I make guys have to pee
and girls comb their hair.
I make celebrities look stupid
and normal people look like celebrities.
I turn pancakes brown
and make your champagne bubble.
If you squeeze me, I'll pop.
If you look at me, you'll pop.
Can you guess the riddle?
To the best of my knowledge,
there is no solution other than answering "no" to the
last line (as in "No, I can't solve it."). This also
reminds me of a joke we used to tell years ago:
Two penguins were sitting in
a bathtub. One asked the other to pass the soap, to which the
other said, "What I look like, a typewriter!?"
A few friends of mine were
with me when I told this to a connoisseur of jokes we worked
with. My friends laughed like it was the funniest thing they
had heard. An hour later our joke-loving co-worker was seen diagraming
the joke on a legal pad, and trying to understand it, which certainly
made us laugh. We knew him well enough to know he would feel
the need to "get" the joke, but we didn't know how
far this desire would take him.
The truth was that there was
no sense to the joke. It was invented solely as a cruel game
of intimidation. The only joke was on the poor victim, who didn't
know we had arranged to laugh at the nonsense like it made sense.

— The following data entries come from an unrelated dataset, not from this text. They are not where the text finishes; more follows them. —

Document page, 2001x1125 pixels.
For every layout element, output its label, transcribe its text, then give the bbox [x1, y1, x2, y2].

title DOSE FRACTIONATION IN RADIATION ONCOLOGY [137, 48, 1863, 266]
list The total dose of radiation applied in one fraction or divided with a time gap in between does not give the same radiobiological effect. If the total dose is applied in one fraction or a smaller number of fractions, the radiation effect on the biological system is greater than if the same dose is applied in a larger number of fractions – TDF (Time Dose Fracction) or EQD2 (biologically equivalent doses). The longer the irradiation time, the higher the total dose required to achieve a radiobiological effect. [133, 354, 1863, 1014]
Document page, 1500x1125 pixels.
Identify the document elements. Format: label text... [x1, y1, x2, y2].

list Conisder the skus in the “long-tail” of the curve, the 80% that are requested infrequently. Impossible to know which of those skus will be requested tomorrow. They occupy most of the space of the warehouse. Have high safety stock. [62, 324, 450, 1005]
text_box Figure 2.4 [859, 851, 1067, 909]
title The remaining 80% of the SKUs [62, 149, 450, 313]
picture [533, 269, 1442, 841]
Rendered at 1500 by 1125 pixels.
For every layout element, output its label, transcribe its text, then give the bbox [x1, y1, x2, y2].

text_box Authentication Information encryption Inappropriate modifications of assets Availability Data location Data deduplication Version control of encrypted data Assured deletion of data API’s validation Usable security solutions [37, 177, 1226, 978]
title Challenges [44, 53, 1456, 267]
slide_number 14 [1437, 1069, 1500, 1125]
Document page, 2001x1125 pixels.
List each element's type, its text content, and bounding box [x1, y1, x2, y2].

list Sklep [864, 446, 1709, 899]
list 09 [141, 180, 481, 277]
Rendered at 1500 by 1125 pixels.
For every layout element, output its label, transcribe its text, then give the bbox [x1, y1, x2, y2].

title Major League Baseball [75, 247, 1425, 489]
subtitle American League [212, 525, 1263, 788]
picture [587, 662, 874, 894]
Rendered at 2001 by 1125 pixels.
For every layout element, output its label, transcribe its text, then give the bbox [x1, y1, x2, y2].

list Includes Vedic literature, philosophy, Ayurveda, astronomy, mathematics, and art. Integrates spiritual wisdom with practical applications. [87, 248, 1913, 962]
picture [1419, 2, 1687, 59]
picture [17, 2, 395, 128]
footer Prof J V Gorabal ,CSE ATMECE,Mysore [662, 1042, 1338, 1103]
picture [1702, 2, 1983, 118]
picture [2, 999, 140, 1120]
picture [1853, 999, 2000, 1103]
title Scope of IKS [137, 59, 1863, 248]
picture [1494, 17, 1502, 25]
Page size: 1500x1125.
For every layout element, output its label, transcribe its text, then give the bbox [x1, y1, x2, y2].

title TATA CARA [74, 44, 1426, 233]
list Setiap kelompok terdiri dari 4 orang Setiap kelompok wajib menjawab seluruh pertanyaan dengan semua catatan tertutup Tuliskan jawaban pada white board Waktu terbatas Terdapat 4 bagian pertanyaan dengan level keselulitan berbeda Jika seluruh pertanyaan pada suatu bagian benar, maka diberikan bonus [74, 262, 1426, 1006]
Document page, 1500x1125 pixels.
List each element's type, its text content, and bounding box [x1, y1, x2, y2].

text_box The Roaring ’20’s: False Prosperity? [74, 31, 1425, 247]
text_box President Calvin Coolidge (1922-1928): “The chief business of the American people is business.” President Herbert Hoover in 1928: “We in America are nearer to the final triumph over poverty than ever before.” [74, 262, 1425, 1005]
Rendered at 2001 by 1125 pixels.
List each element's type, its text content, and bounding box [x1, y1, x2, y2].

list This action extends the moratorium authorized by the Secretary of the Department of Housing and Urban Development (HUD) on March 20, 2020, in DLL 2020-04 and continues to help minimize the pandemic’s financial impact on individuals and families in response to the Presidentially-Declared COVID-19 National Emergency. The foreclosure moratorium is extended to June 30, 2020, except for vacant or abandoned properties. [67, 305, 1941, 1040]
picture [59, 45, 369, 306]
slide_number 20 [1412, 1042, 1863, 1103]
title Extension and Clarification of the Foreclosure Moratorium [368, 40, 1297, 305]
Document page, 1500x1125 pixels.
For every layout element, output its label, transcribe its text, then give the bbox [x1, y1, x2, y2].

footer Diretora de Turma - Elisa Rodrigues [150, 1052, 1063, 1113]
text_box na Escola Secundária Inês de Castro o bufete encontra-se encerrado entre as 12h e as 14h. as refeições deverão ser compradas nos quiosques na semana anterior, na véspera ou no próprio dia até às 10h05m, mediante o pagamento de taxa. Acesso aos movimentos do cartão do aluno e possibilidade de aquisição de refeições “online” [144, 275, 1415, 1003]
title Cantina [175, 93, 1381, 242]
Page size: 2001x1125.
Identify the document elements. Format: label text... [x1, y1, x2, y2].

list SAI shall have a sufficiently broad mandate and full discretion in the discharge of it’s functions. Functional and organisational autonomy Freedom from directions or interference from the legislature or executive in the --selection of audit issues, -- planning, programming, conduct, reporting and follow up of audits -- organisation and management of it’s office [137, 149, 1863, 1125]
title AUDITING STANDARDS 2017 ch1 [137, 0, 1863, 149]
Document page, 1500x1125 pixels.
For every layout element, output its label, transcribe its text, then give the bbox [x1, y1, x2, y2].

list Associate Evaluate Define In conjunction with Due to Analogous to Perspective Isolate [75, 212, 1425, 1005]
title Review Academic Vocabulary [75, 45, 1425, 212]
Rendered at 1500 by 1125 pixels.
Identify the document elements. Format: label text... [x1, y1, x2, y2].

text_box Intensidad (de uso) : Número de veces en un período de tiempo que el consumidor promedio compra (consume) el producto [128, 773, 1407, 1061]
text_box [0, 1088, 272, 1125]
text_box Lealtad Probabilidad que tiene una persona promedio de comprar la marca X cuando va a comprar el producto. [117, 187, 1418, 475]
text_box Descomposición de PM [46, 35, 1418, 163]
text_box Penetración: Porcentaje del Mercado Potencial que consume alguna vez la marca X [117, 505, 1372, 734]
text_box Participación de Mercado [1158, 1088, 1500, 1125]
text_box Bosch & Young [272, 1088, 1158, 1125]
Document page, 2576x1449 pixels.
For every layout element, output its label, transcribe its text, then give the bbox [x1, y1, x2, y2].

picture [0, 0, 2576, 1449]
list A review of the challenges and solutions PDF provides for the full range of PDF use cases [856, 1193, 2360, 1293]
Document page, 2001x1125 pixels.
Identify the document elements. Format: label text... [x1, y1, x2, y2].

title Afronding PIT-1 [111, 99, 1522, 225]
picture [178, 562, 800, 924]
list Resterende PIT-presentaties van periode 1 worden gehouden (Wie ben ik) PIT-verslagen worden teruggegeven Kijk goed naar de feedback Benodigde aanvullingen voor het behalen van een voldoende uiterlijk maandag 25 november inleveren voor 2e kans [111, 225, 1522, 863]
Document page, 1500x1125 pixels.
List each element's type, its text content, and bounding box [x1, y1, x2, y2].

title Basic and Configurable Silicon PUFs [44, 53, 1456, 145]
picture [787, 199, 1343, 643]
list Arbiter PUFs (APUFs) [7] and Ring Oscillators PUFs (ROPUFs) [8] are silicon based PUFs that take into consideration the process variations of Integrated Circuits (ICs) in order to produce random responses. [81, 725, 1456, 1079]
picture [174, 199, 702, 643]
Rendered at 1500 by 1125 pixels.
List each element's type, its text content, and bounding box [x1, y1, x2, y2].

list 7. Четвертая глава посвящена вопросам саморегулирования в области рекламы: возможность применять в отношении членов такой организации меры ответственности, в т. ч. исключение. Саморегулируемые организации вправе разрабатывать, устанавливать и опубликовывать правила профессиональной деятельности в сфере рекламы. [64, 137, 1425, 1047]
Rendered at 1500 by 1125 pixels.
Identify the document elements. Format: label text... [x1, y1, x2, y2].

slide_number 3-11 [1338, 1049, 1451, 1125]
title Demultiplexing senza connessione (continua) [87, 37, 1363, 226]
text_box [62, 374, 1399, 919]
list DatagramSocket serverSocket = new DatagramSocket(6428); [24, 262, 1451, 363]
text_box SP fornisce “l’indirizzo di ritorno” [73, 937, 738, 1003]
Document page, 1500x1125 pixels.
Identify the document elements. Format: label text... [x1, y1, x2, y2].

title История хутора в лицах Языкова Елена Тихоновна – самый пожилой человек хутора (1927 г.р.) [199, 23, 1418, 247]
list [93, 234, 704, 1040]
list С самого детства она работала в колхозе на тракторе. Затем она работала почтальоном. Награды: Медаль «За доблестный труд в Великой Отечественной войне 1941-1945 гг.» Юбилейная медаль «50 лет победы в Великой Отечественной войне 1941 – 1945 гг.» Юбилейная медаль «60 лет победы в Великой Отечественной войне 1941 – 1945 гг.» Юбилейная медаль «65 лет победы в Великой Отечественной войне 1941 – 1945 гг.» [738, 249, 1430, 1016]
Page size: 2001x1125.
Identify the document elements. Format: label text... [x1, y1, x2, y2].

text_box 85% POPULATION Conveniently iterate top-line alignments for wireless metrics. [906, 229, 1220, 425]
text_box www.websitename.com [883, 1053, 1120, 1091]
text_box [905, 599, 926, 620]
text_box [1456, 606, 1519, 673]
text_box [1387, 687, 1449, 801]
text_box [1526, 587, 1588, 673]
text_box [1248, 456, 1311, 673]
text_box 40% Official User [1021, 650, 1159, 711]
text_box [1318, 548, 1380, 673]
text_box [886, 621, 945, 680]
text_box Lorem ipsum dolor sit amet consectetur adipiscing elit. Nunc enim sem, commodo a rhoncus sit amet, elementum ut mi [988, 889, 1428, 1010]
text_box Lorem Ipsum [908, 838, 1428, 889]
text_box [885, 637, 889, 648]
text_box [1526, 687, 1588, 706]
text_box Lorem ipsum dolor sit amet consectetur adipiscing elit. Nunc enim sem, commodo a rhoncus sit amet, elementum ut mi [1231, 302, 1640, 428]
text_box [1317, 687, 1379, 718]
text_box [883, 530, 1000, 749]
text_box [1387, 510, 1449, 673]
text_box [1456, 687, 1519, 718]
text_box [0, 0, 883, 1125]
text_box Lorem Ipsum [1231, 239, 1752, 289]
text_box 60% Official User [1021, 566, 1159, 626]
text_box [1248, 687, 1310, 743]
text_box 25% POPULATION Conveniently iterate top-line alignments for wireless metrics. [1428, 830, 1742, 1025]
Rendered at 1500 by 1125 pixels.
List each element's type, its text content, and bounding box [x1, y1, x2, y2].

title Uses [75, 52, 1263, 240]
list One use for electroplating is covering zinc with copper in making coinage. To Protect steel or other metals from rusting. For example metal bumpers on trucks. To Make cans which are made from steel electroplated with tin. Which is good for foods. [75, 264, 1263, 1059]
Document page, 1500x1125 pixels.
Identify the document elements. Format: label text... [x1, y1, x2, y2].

To his credit, this victim didn't pretend he got the joke just
because others were laughing, but he still felt that he just
"had" to understand.
These examples bring me to
an important point: there are things that we will never understand.
This is not to say that we should not try to understand, just
that we may not get there in this lifetime. Apart from the torture
of trying to get a joke that actually makes no sense or answer
a question for which there is no answer, there are also just
things that we won't know about. The question "how does
the sun produce light?" has a scientific explanation now,
but a thousand years ago any thoughts or any hundred-year study
of the subject would have been pure speculation.
Similarly, there is much that
we cannot understand in this time. Failure to accept this, and
the craving to explain everything right now leads people to invent
explanations. This, I think, is much
of the reason for belief in alien-caused crop circles, psychic
phenomena, and even some of what passes as the "science"
of psychology. It seems that it will never be acceptable to say,
"We don't understand this, we have no suitable explanation,
and we may never have one."
I propose, though, that this
clinging to explanations is a great hindrance to brain power.
There are questions without answers. They may have answers later
or may not, but if we invent an answer, we close our minds and
reduce the chances of discovering the truth (if it can be discovered).
Wisdom, and the goal of better thinking skills, require that
we say "I don't know" once in a while, or at the very
least we say, "maybe this is the answer," but I'll
keep my mind open to other possibilities."